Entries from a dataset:
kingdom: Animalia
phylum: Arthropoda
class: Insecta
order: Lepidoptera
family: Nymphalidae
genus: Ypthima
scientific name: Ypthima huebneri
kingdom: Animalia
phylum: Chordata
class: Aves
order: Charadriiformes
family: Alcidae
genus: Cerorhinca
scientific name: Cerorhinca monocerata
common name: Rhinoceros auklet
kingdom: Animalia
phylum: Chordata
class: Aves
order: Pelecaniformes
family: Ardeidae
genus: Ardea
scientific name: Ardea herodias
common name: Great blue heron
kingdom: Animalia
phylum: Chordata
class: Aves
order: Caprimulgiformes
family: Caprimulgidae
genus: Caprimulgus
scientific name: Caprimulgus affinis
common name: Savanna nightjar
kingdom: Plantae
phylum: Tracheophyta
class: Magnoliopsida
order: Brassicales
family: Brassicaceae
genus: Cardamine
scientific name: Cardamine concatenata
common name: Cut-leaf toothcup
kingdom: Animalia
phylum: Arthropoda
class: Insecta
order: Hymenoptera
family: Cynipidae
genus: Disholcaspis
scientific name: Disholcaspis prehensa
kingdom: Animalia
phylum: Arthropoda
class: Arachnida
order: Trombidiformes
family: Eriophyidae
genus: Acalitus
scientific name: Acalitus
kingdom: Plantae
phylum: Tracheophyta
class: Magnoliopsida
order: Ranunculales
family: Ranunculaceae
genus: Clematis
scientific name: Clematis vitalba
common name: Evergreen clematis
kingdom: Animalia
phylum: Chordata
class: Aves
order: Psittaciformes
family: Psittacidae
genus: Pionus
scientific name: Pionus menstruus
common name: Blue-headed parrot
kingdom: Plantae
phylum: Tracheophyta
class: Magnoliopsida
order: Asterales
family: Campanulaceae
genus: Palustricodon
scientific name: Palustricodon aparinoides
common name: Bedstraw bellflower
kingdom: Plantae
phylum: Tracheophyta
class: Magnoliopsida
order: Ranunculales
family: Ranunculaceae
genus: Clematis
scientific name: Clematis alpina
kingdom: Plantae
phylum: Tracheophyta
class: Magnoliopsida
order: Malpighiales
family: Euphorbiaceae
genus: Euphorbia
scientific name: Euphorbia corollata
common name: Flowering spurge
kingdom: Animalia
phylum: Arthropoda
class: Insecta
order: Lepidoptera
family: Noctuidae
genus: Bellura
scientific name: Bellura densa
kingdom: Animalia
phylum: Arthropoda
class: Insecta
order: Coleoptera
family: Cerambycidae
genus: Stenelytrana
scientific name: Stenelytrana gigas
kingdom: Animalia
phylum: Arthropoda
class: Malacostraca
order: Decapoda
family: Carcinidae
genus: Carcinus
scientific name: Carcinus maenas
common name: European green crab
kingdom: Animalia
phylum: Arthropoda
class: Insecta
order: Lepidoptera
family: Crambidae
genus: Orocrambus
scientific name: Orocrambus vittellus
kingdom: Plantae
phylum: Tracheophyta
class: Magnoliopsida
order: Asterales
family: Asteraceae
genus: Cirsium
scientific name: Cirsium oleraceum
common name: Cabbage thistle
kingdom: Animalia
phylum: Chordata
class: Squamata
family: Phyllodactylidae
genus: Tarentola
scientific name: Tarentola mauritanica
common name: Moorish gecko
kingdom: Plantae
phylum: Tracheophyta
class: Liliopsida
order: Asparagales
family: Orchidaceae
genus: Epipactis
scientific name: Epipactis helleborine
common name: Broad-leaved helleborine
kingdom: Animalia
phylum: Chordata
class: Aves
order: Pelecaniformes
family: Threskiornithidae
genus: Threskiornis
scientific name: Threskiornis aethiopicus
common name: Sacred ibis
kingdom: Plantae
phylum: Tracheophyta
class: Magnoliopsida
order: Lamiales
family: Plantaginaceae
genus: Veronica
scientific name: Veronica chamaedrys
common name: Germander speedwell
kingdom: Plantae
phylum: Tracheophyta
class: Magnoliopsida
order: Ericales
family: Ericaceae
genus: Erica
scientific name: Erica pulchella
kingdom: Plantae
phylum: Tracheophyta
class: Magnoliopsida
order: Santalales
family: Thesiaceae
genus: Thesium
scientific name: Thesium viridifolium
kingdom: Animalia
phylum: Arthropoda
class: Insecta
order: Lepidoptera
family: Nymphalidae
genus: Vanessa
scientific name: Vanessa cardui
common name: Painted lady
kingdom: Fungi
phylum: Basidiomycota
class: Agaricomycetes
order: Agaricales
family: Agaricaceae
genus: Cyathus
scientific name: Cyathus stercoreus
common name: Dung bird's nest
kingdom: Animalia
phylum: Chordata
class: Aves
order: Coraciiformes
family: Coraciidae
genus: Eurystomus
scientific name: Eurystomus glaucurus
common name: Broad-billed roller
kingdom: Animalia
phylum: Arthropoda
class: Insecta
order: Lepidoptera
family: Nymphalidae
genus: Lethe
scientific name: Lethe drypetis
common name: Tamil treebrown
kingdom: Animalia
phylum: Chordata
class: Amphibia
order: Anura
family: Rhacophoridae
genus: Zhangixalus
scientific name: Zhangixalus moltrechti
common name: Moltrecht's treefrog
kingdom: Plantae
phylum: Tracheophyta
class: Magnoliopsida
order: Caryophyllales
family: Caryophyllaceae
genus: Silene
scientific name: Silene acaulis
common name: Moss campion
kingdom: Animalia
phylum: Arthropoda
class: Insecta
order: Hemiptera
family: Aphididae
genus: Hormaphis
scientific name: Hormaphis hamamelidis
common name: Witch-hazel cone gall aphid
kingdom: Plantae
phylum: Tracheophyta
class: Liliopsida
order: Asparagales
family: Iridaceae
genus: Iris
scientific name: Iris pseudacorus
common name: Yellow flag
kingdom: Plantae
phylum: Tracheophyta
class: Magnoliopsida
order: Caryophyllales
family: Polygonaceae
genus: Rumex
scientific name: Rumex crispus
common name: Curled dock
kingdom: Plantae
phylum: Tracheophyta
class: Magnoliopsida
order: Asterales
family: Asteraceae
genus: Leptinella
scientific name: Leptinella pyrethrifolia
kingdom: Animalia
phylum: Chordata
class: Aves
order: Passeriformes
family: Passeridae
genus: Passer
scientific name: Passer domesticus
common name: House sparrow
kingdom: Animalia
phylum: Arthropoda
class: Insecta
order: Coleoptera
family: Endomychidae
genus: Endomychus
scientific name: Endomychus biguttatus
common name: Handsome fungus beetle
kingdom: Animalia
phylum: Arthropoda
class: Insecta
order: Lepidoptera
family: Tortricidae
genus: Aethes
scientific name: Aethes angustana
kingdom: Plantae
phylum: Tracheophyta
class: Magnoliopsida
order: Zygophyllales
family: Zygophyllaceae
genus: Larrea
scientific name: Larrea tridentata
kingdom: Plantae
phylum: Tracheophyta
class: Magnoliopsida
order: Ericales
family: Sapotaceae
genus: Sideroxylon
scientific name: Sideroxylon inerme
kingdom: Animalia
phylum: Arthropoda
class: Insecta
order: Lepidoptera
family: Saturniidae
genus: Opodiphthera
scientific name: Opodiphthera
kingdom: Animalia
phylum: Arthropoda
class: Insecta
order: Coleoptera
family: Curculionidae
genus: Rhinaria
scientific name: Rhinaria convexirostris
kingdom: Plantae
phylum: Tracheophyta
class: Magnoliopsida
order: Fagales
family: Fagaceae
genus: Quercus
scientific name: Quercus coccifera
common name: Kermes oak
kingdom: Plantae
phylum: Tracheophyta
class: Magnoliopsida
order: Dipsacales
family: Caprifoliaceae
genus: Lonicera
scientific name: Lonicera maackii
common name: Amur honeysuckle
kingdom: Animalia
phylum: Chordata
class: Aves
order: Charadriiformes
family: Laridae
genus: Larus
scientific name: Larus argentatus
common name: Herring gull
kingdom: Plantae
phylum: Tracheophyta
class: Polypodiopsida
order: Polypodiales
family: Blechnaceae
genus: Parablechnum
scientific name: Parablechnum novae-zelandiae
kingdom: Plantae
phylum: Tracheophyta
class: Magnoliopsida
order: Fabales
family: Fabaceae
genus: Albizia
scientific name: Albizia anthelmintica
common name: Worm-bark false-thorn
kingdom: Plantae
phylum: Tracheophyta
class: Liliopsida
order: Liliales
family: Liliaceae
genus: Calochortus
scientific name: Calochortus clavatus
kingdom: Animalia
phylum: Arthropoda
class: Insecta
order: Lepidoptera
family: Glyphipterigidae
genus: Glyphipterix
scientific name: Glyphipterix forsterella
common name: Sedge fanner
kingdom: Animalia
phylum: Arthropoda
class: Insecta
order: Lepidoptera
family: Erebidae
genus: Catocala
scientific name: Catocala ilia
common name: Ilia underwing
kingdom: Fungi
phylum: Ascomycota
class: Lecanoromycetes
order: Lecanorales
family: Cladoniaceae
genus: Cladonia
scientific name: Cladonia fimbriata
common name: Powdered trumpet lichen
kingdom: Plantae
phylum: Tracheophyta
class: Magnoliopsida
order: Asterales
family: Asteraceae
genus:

## TASK OBJECTIVE
Rewrite the entries from the first line through the line with "genus: Cardamine", changing "common name" to "vernacular name" and leaving everything else as it stands.

## EXPECTED OUTPUT
kingdom: Animalia
phylum: Arthropoda
class: Insecta
order: Lepidoptera
family: Nymphalidae
genus: Ypthima
scientific name: Ypthima huebneri
kingdom: Animalia
phylum: Chordata
class: Aves
order: Charadriiformes
family: Alcidae
genus: Cerorhinca
scientific name: Cerorhinca monocerata
vernacular name: Rhinoceros auklet
kingdom: Animalia
phylum: Chordata
class: Aves
order: Pelecaniformes
family: Ardeidae
genus: Ardea
scientific name: Ardea herodias
vernacular name: Great blue heron
kingdom: Animalia
phylum: Chordata
class: Aves
order: Caprimulgiformes
family: Caprimulgidae
genus: Caprimulgus
scientific name: Caprimulgus affinis
vernacular name: Savanna nightjar
kingdom: Plantae
phylum: Tracheophyta
class: Magnoliopsida
order: Brassicales
family: Brassicaceae
genus: Cardamine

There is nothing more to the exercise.